A matching User-Agent is only a claim. Compare the source IP with the provider's current published CIDR manifest, and retain the manifest retrieval time with your evidence. Do not hard-code today's ranges forever; providers update them. Then check whether requests to /robots.txt preceded content fetches, whether disallowed paths stopped receiving compliant automatic-crawler traffic after the provider's stated propagation window, and whether CDN or WAF rules changed the observed result.
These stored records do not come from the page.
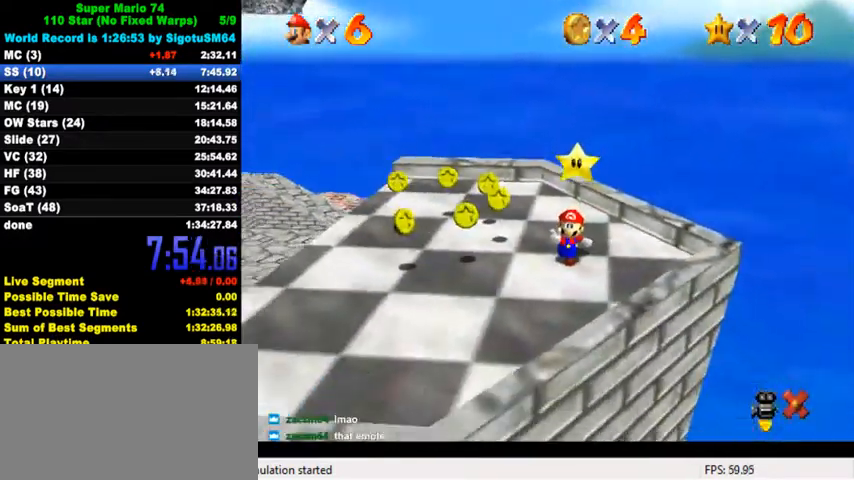
{"keys": [], "events": []}
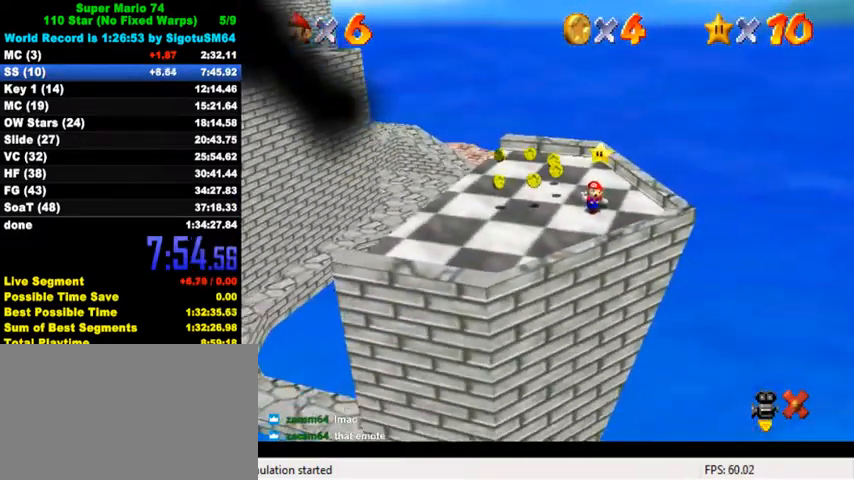
{"keys": [], "events": []}
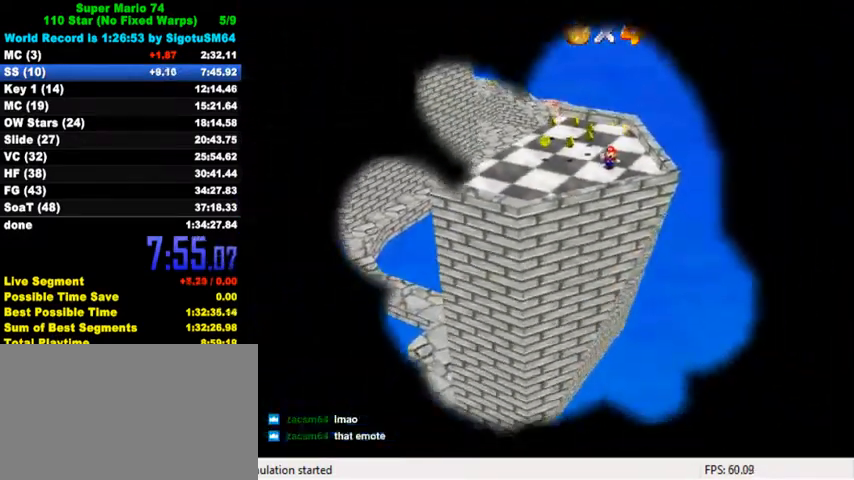
{"keys": [], "events": [[233, "return", "down"], [300, "return", "up"]]}
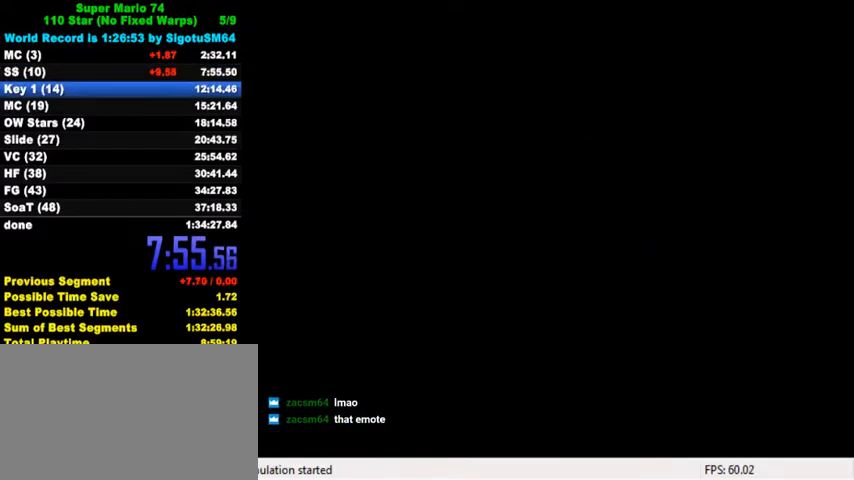
{"keys": [], "events": []}
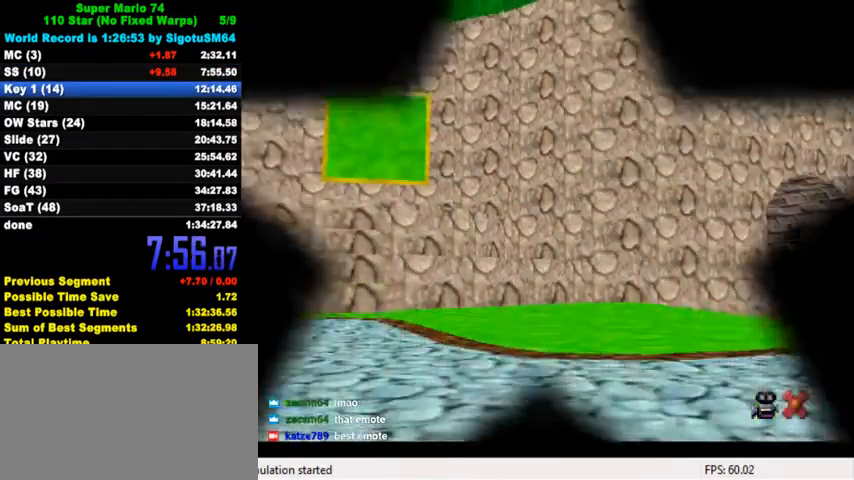
{"keys": [], "events": []}
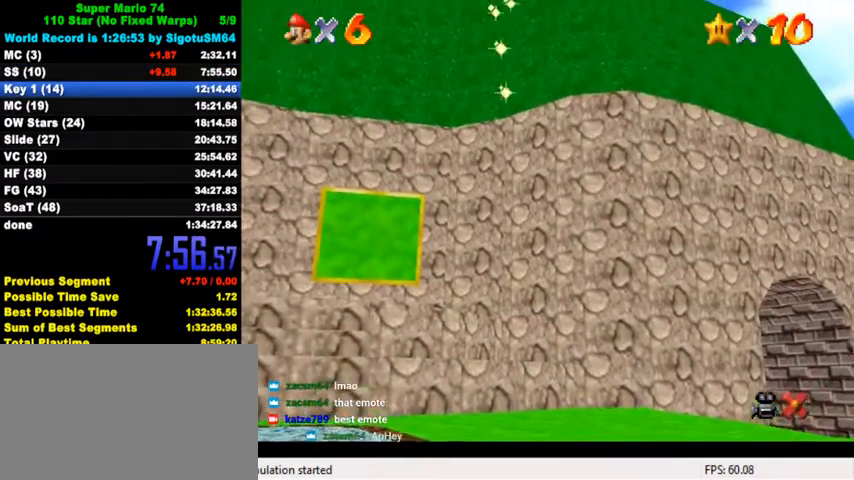
{"keys": [], "events": []}
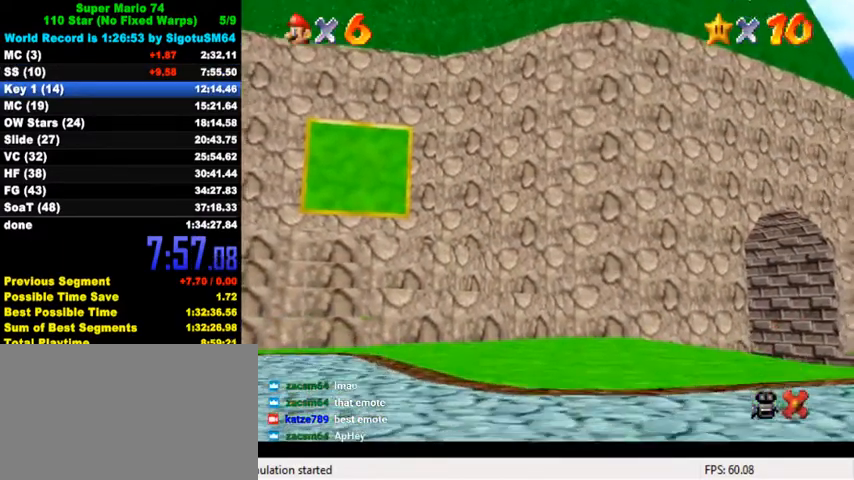
{"keys": [], "events": []}
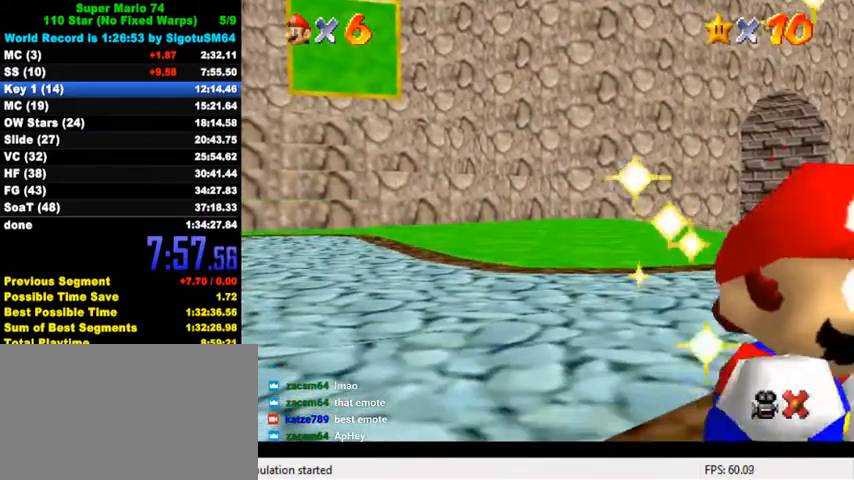
{"keys": [], "events": []}
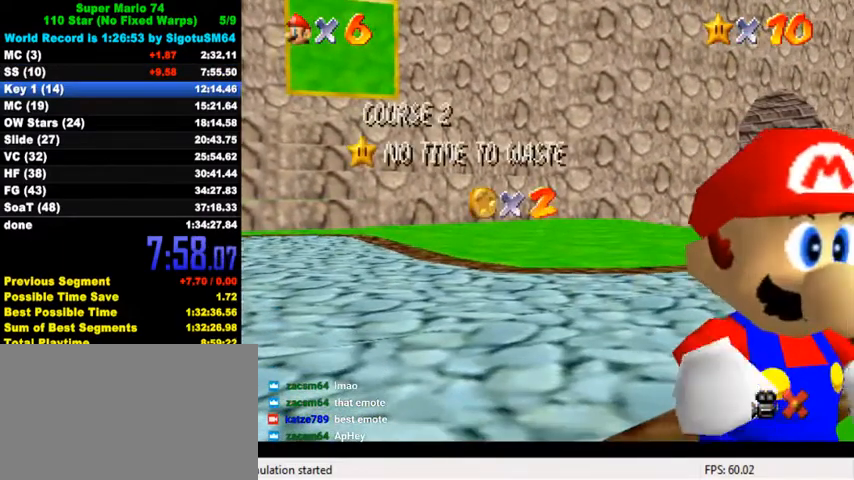
{"keys": [], "events": []}
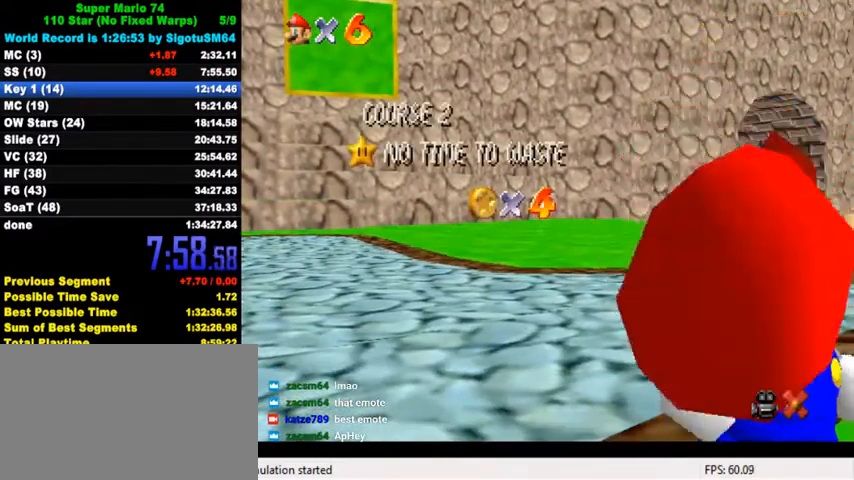
{"keys": [], "events": []}
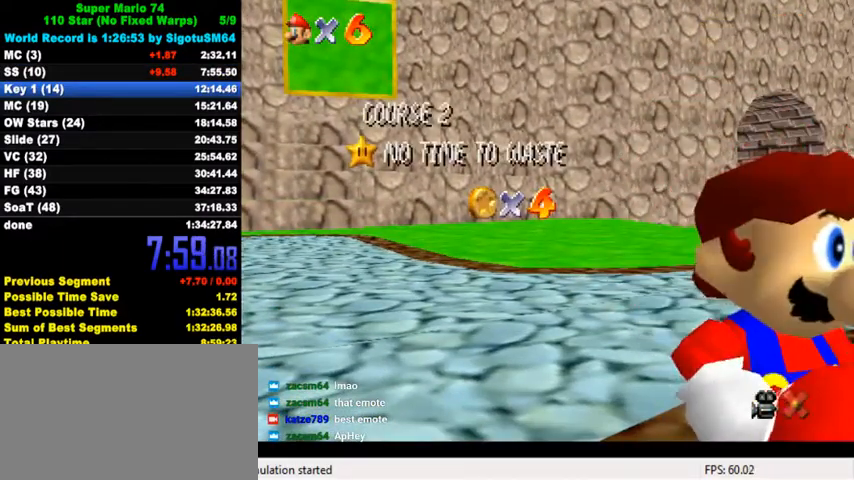
{"keys": [], "events": []}
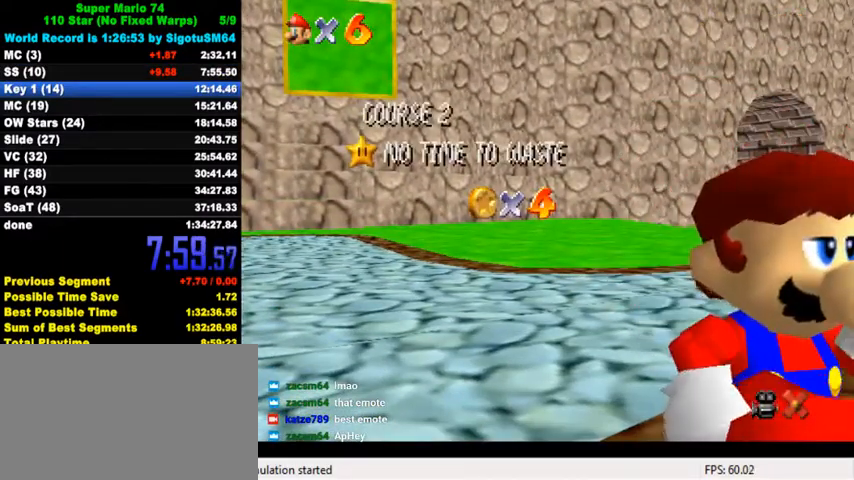
{"keys": [], "events": []}
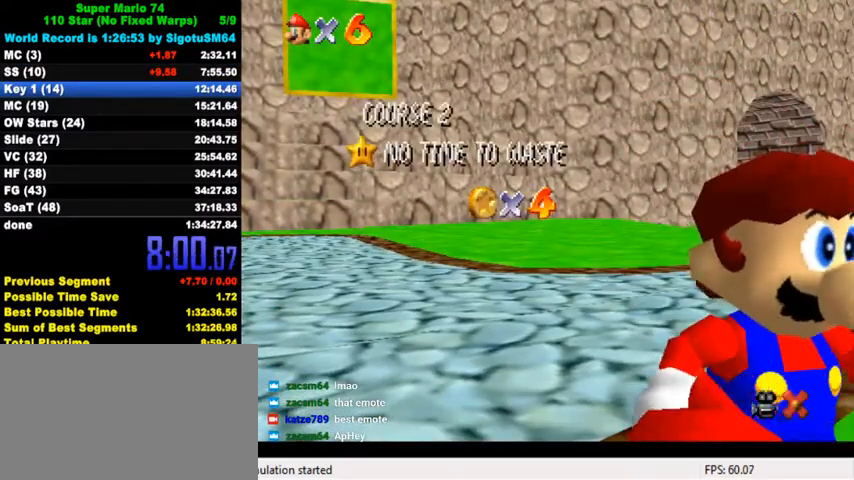
{"keys": [], "events": []}
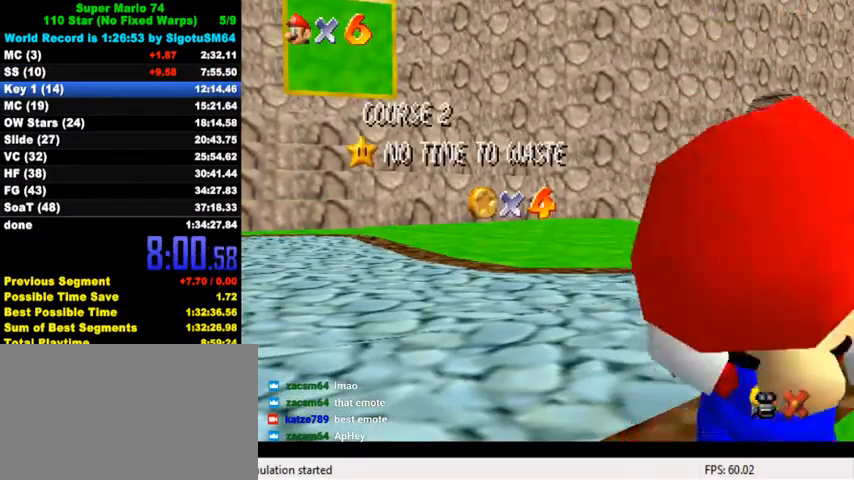
{"keys": ["down"], "events": [[200, "down", "down"], [233, "down", "up"], [367, "down", "down"], [400, "down", "up"], [500, "down", "down"]]}
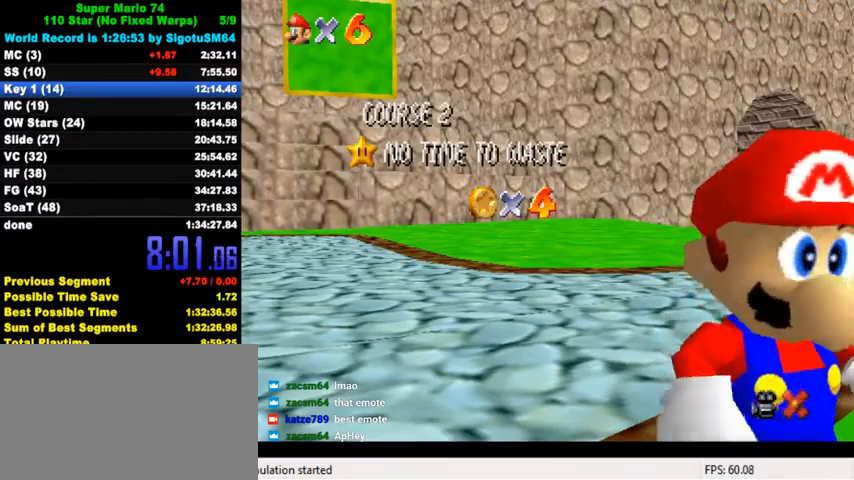
{"keys": ["down"], "events": [[33, "down", "up"], [100, "down", "down"], [133, "down", "up"], [200, "down", "down"], [233, "down", "up"], [300, "down", "down"], [333, "down", "up"], [367, "down", "down"], [433, "down", "up"], [500, "down", "down"]]}
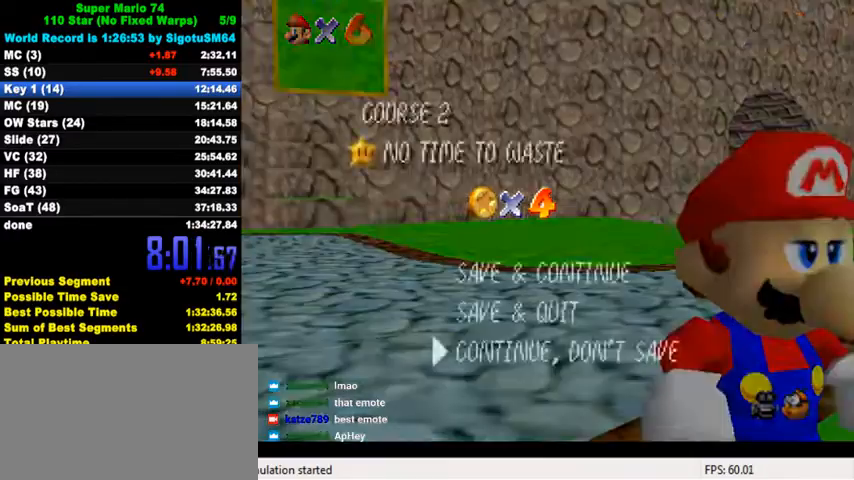
{"keys": ["down", "left"], "events": [[67, "shift", "down"], [200, "shift", "up"], [433, "left", "down"]]}
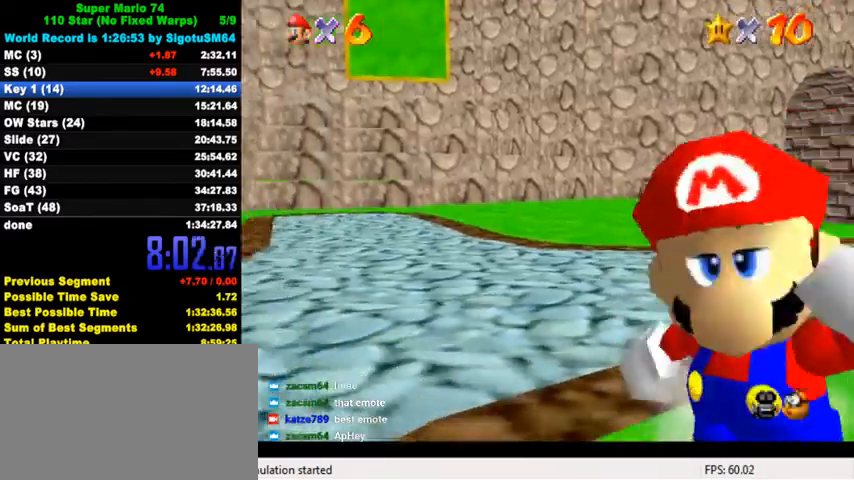
{"keys": ["c", "left"], "events": [[100, "y", "down"], [167, "shift", "down"], [300, "shift", "up"], [300, "y", "up"], [433, "down", "up"], [467, "c", "down"]]}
  • Confirm /robots.txt returns 200 on every relevant host and contains the intended group.
  • Filter logs by exact User-Agent token and review status codes, paths, rate, and timestamps.
  • Validate the source IP against the linked OpenAI, Anthropic, or Perplexity JSON manifest.
  • Separate automatic crawlers from user-triggered fetchers when interpreting compliance.
  • Recheck after policy changes and keep a dated snapshot; absence of requests is not proof of blocking.
Find the named agents in NGINX logs — Adjust the log path for your server or CDN export. This reads current and rotated gzip logs without changing them.
zgrep -hEi 'OAI-SearchBot|GPTBot|ChatGPT-User|ClaudeBot|Claude-SearchBot|Claude-User|PerplexityBot|Perplexity-User' /var/log/nginx/access.log*

curl -sS -D - https://example.com/robots.txt -o /dev/null

Thesis

Treat search crawlers, training crawlers, and user-triggered fetchers as separate policy choices, then verify observed traffic with server logs and provider-published IP ranges.